La Francia però di piccioni con la fava dell’intervento militare ne prende più d’uno. Tre, per l’esattezza. Primo piccione: lanciandosi in avanti prima di tutti all’assalto della Libia Sarkozy favorisce la sua Total, già favorita con la tragedia del Biafra. Secondo piccione: la Francia la mette in quel posto alla nostra Eni, che dalla Libia prende il 26% del nostro fabbisogno petrolifero. Terzo piccione, che tutti negherebbero: acuendo le difficoltà economiche dell’Italia – e anche quelle politiche tramite il diluvio di nuovi arrivi di disperati, che spingerà la Lega fino magari a un qualche punto di rottura – la Francia e la Germania possono sperare più concretamente di cacciarci dalla Comunità Europea, almeno dalla moneta unica, perché siamo un peso economico e una mina politica vagante data la incapacità di fare le riforme necessarie e la capacità dei poteri parassiti di restare al comando fottendosene del debito pubblico.

Berlusconi tempo fa per fare un piacere a Israele e agli Usa e a chissà quali altri suoi amici, ha fatto interrompere ogni rapporto con l’Iran, che non solo ci fornisce petrolio non meno della Libia, ma ci ha anche dato belle concessioni petrolifere. Ora però grazie al marito di Carla Bruni rischiamo di trovarci non solo senza il petrolio iraniano, ma anche senza quello libico: in totale, rischia di sparire oltre il 50% dei nostri rifornimenti petroliferi! In altre parole, una possibile tragedia. Oltre al pericolo di disastro militare o terroristico anche in casa nostra.
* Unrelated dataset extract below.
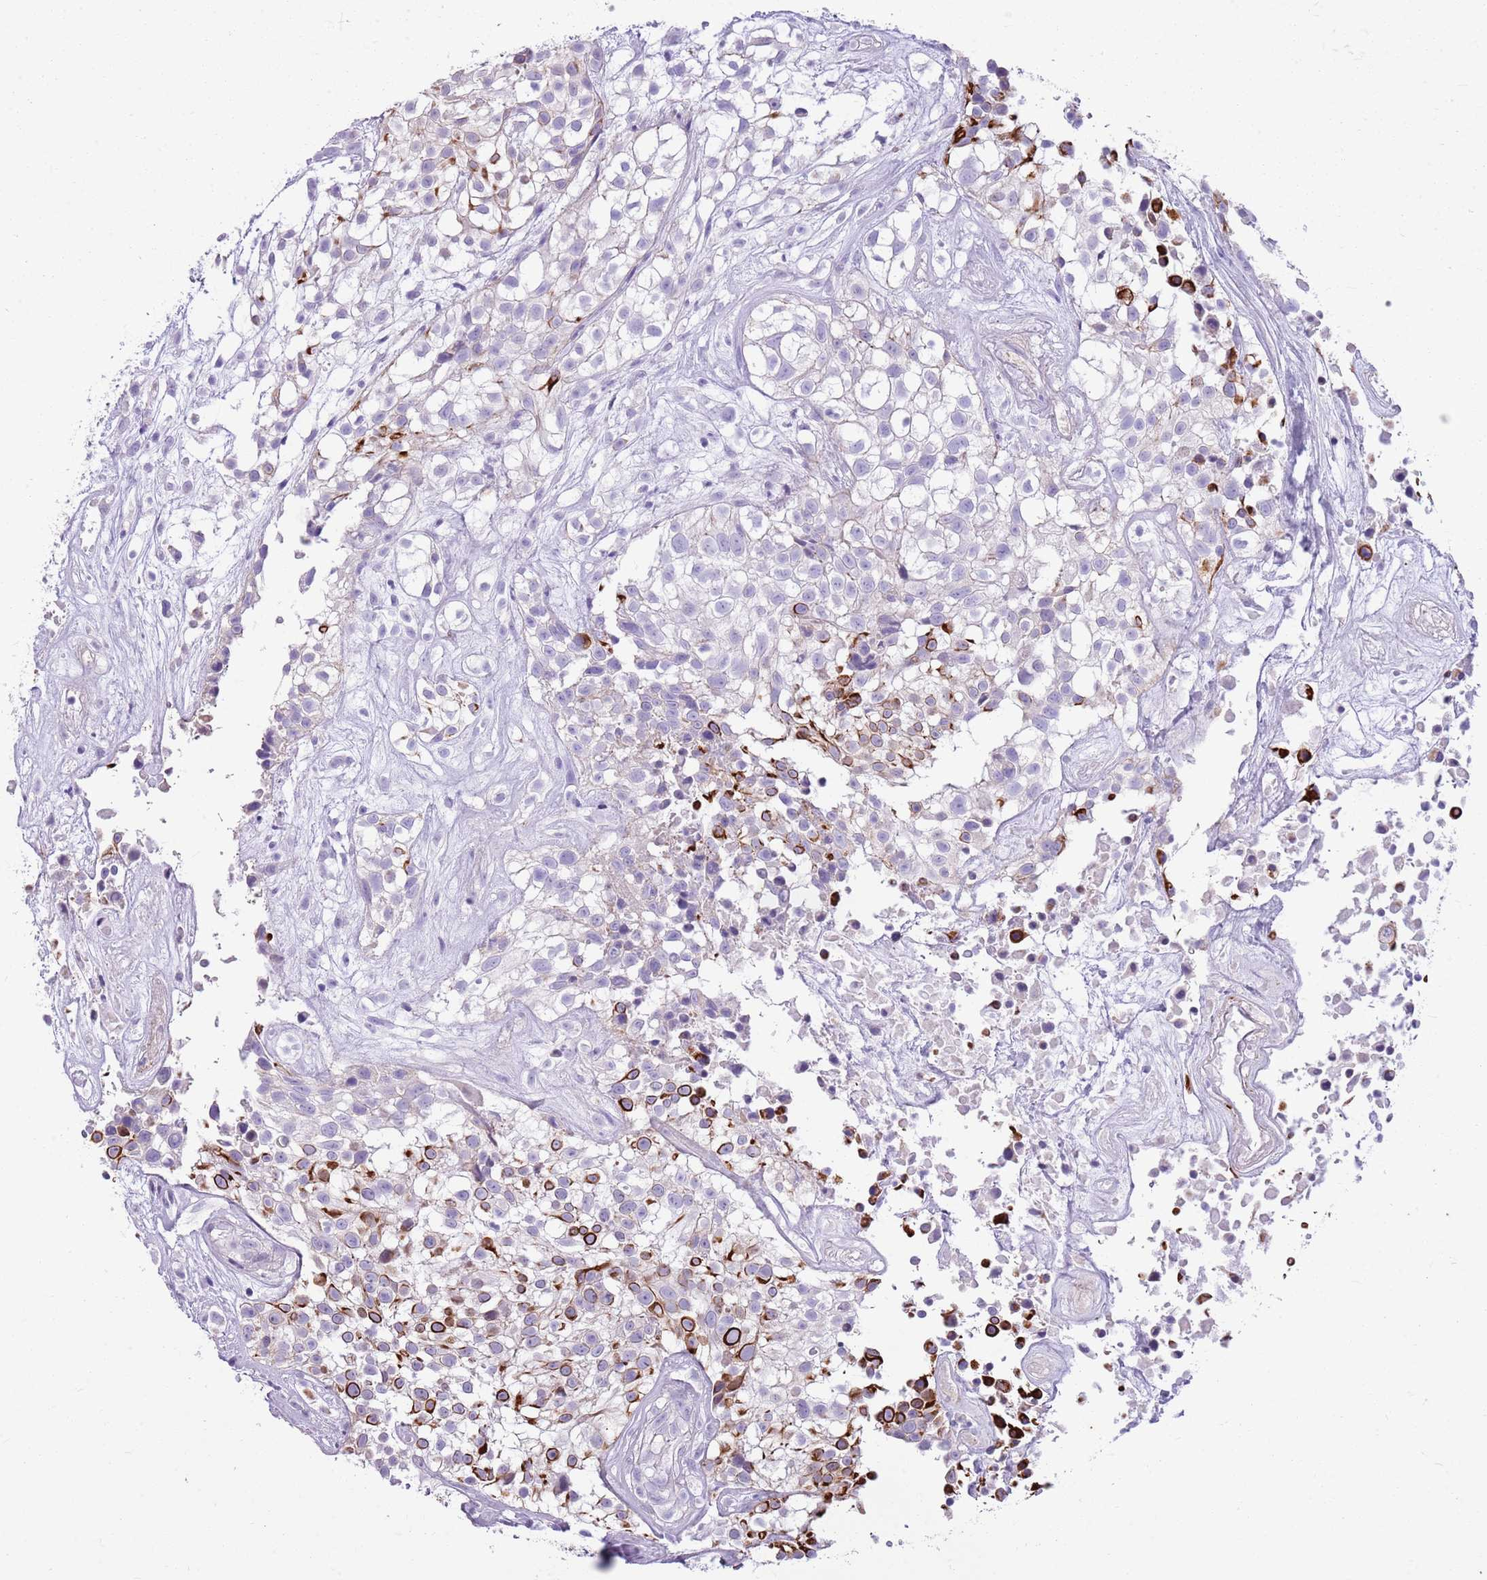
{"staining": {"intensity": "strong", "quantity": "25%-75%", "location": "cytoplasmic/membranous"}, "tissue": "urothelial cancer", "cell_type": "Tumor cells", "image_type": "cancer", "snomed": [{"axis": "morphology", "description": "Urothelial carcinoma, High grade"}, {"axis": "topography", "description": "Urinary bladder"}], "caption": "Urothelial carcinoma (high-grade) was stained to show a protein in brown. There is high levels of strong cytoplasmic/membranous staining in about 25%-75% of tumor cells.", "gene": "CNPPD1", "patient": {"sex": "male", "age": 56}}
“Chi pensa che la guerra è bella e che valga più della pace, è storpio di mente”: lo ha detto Cartesio, francese e fondatore del pensiero moderno, scientifico. Evidentemente Sarkozy pur essendo francese non ha letto Cartesio. Non lo hanno letto neppure tutti i laudatori interessati che intonano il solito coro della “guerra giusta”. Con la loro logica di fatto da guerra santa danno ragione a chi per esempio volesse la guerra a Israele o invadere la cosiddetta Padania per dar man forte alle Camicie Verdi desiderose di secessione dall’Italia. Ognuno infatti di ciò che è giusto ha un suo concetto, una sua visione. Ciò che è giusto per noi può essere ingiusto per altri, e viceversa. Ovviamente.

A parte il francese Cartesio, il nordafricano Annibale quando incontrò Scipione prima dello scontro finale gli fece notare che “le guerre si sa sempre come cominciano, ma mai come finiscono”. Verità dimostrata su vasta scala anche dalla prima e seconda guerra mondiale, più quelle venute dopo fino all’invasione dell’Afganistan e dell’Iraq. Che bisogno c’è di una ulteriore dimostrazione in Libia?